The mysteries of time perception solved

Time rules our lives, yet many of us understand very little about it, but help is at hand. BBC broadcaster Claudia Hammond will present her investigations into the mysterious world of time perception this Wednesday (18 April) at the British Psychological Society (BPS) Annual Conference, held in London.

The public lecture forms part of the BPS's public engagement scheme. In it, Claudia, presenter of BBC Radio 4's All in the Mind, will discuss conundrums such as why lives appear to speed up as we get older, how our minds keep time and why at least a fifth of the population visualise time spread out before them.

Claudia is the winner of the Society's Public Engagement and Media Award 2012.  She will be presented with her award later this week, at the conference.

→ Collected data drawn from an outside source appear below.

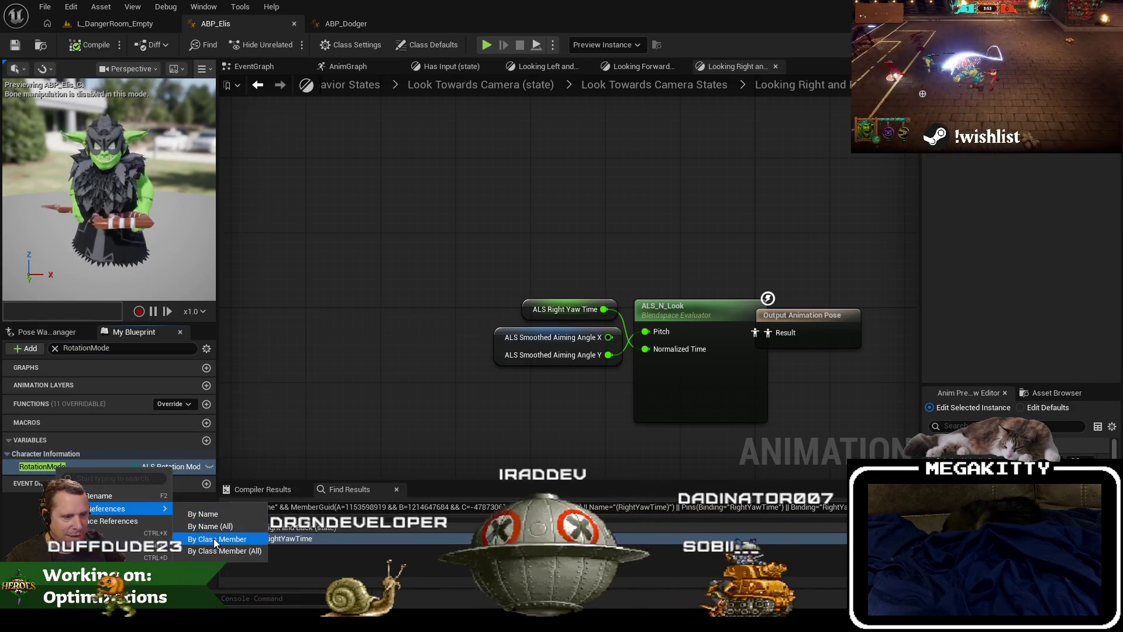
{"action": "left_click", "coordinate": [215, 539]}
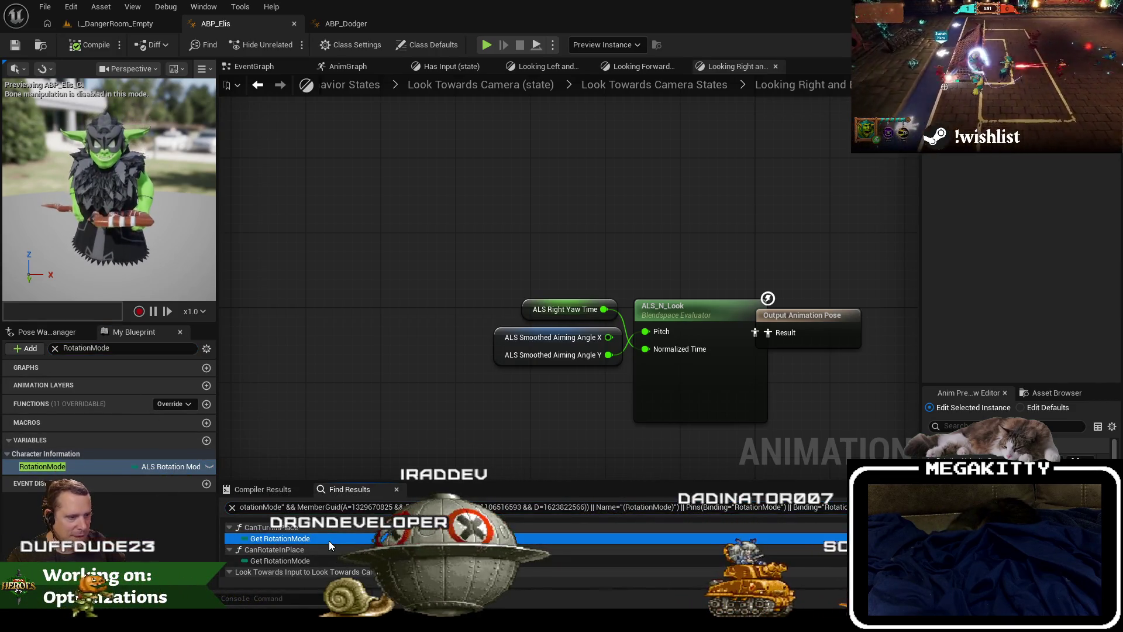
{"action": "double_click", "coordinate": [329, 540]}
{"action": "right_click", "coordinate": [253, 68]}
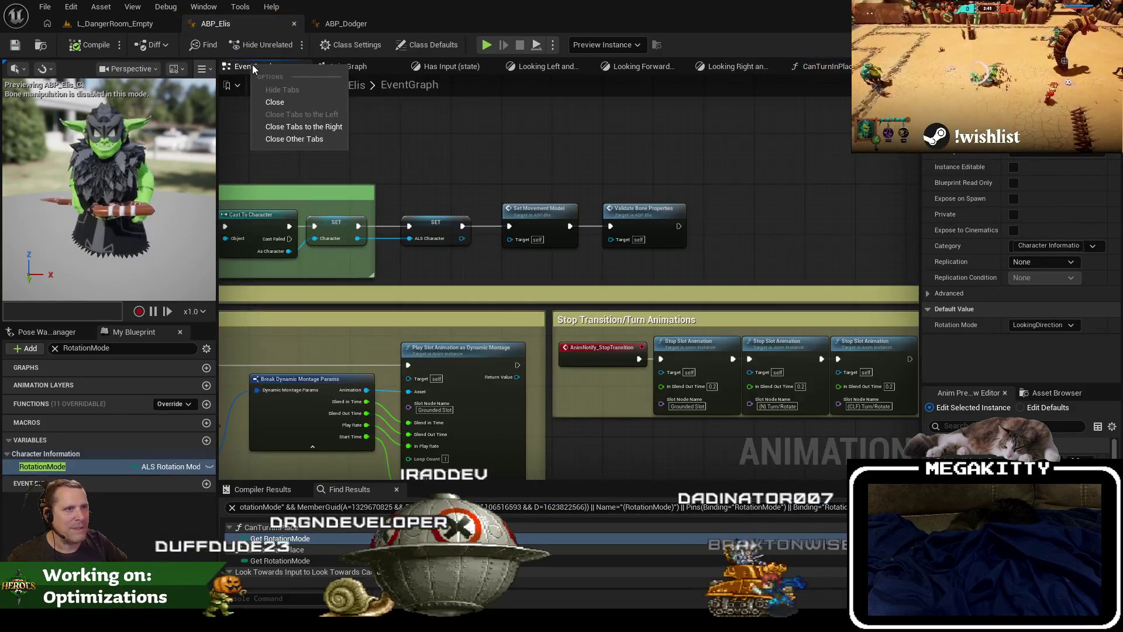
{"action": "right_click", "coordinate": [277, 67]}
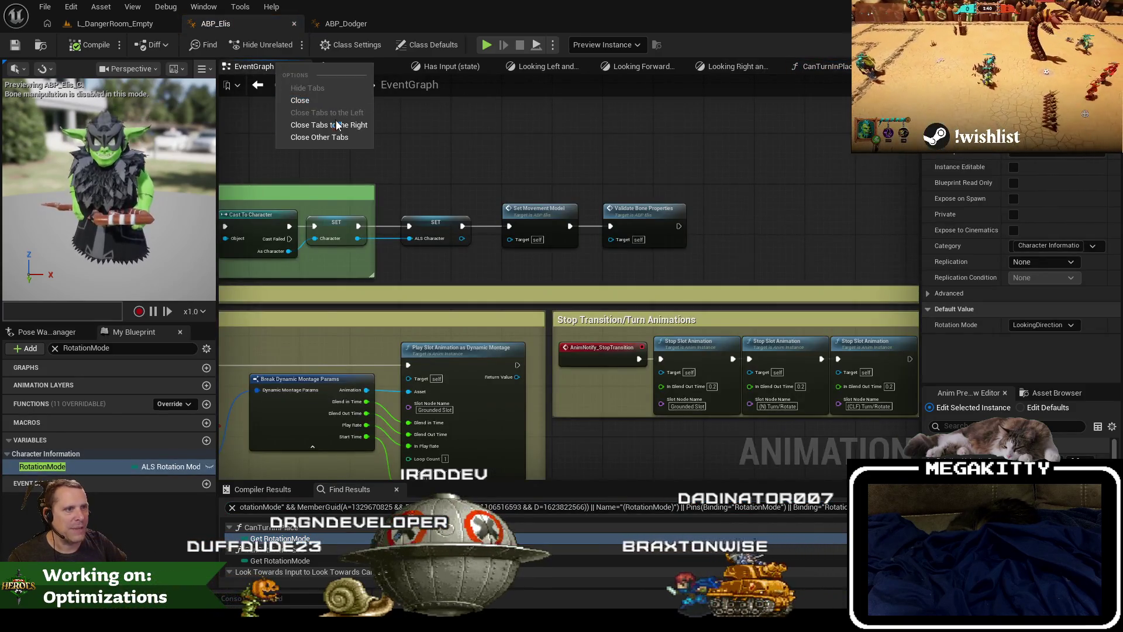
{"action": "double_click", "coordinate": [339, 540]}
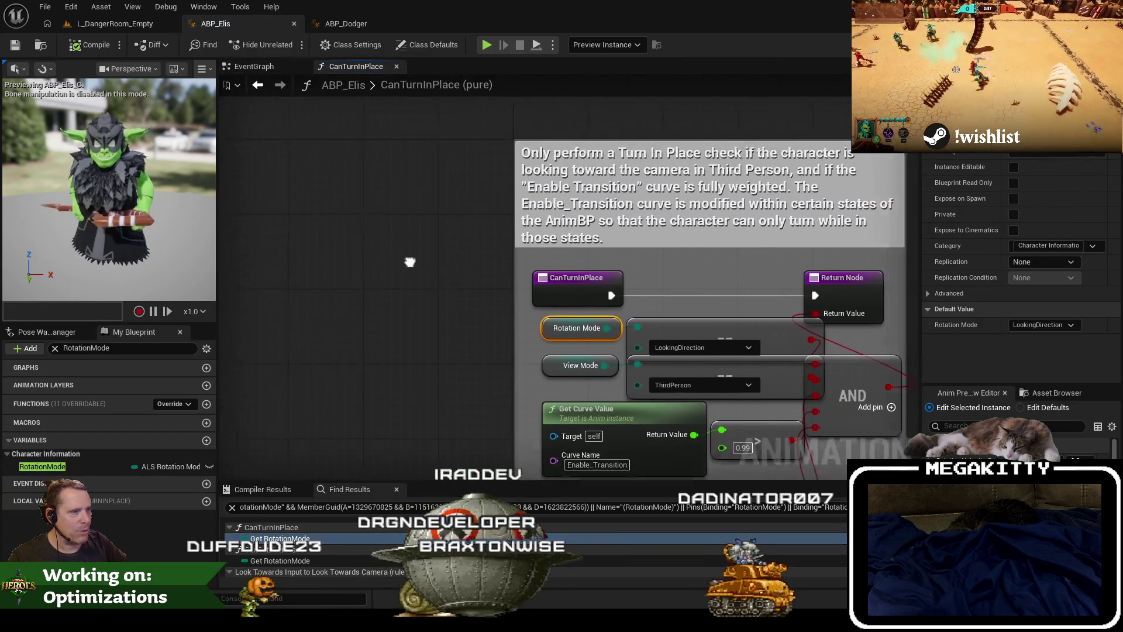
Add a Get ALS Rotation Mode node feeding an Equal comparison set to Looking Direction
{"action": "right_click", "coordinate": [347, 255]}
{"action": "type", "text": "get als rotate"}
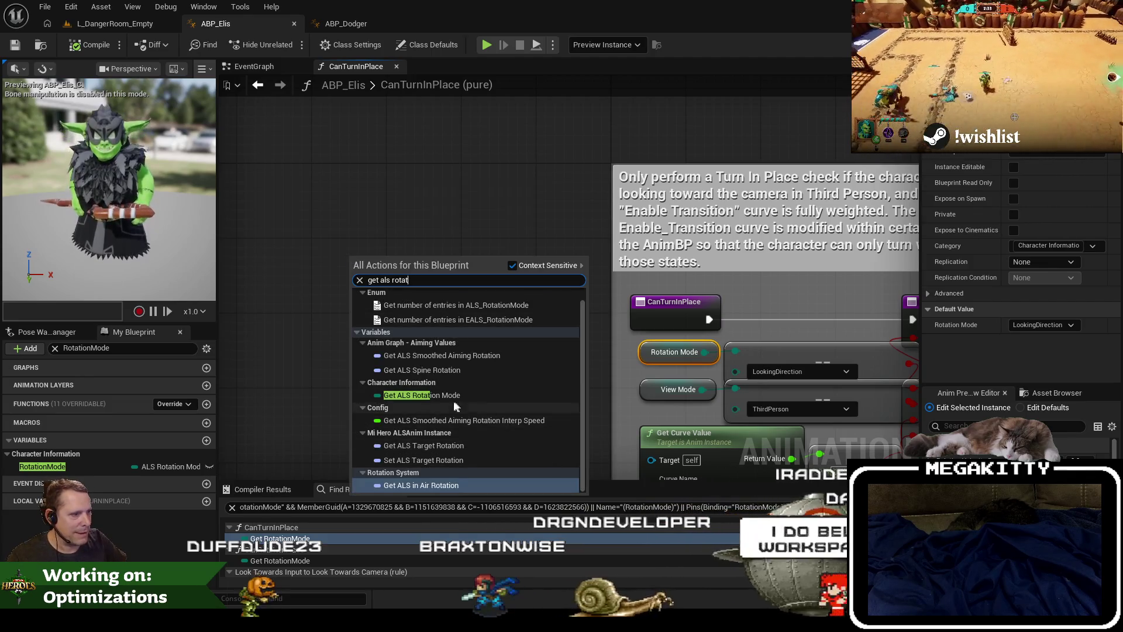
{"action": "left_click", "coordinate": [410, 409]}
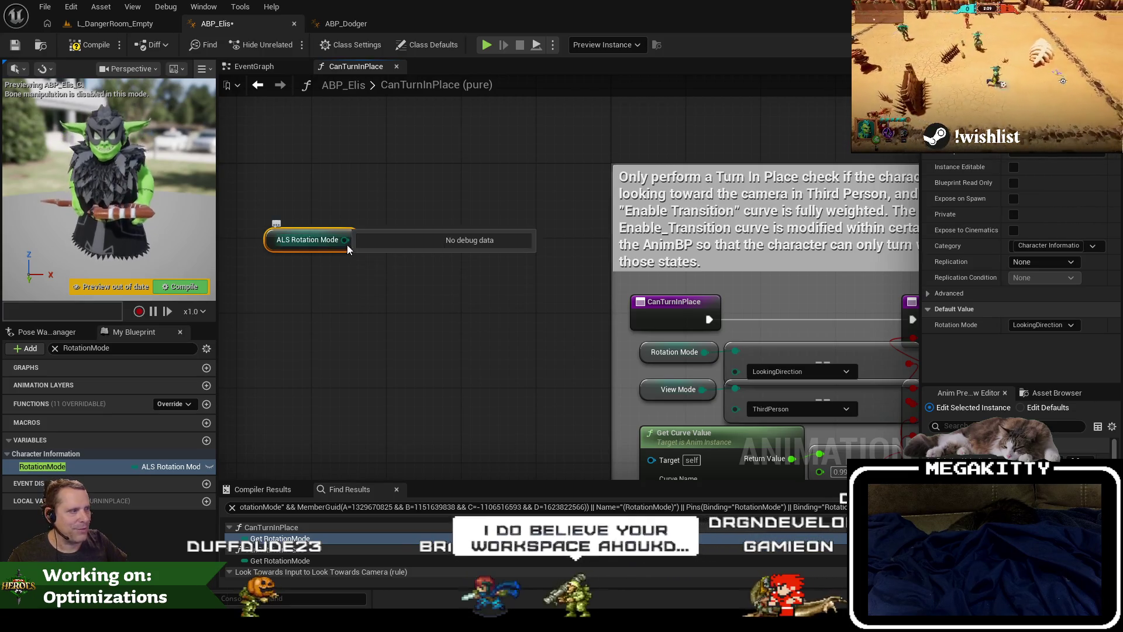
{"action": "left_click_drag", "start_coordinate": [345, 239], "coordinate": [388, 240]}
{"action": "type", "text": "="}
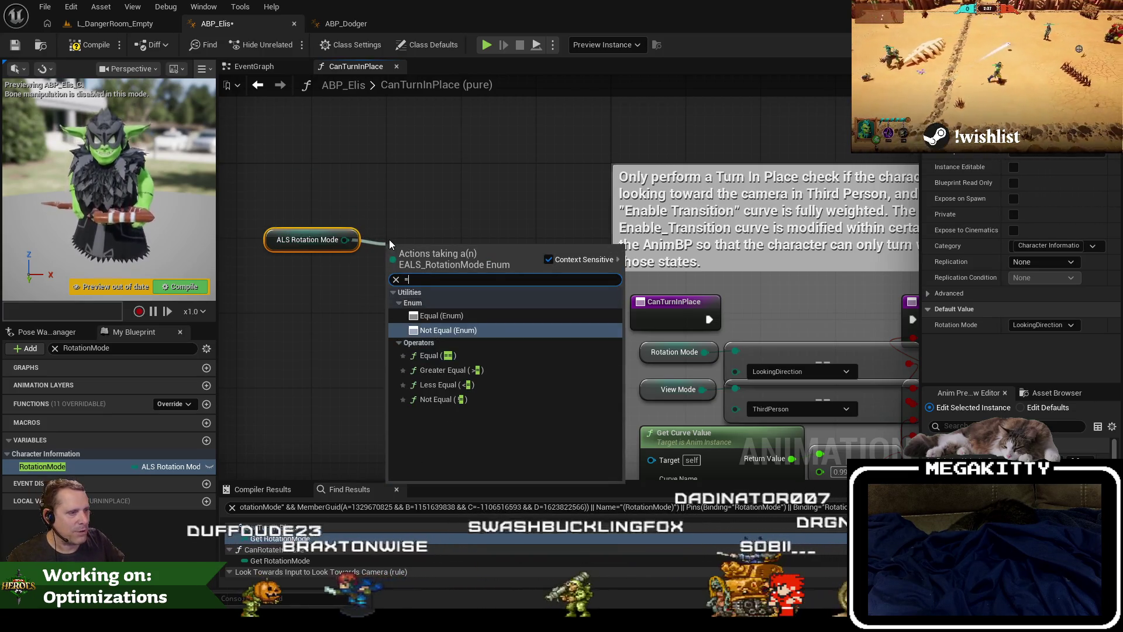
{"action": "key", "text": "Return"}
{"action": "left_click", "coordinate": [480, 275]}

Author of Time Warped, published on 3 May 2012 by Canongate Books Ltd, Claudia says: "The brain creates its own time, making it remarkably easy to trick the brain’s clock. Mind time is different from clock time. It is the inner time we experience and it can pass fast or slowly depending on whether we are waiting for a train, working hard or free falling from a plane. Our relationship with time is not straightforward."

A new theory called Holiday Paradox will be introduced at the lecture. It explains why holidays appear to go fast at the time, but when you look back you feel like you were away for ages. Claudia says: "We judge time prospectively and retrospectively and these two perspectives on time can explain many of its mysteries."

Mental time travel and its peculiarities will also be revealed. Mind bogglers such as why we remember more events from our late teens and early twenties than from any other time of life, and whether our ability to imagine the future explains the imperfection of our memories.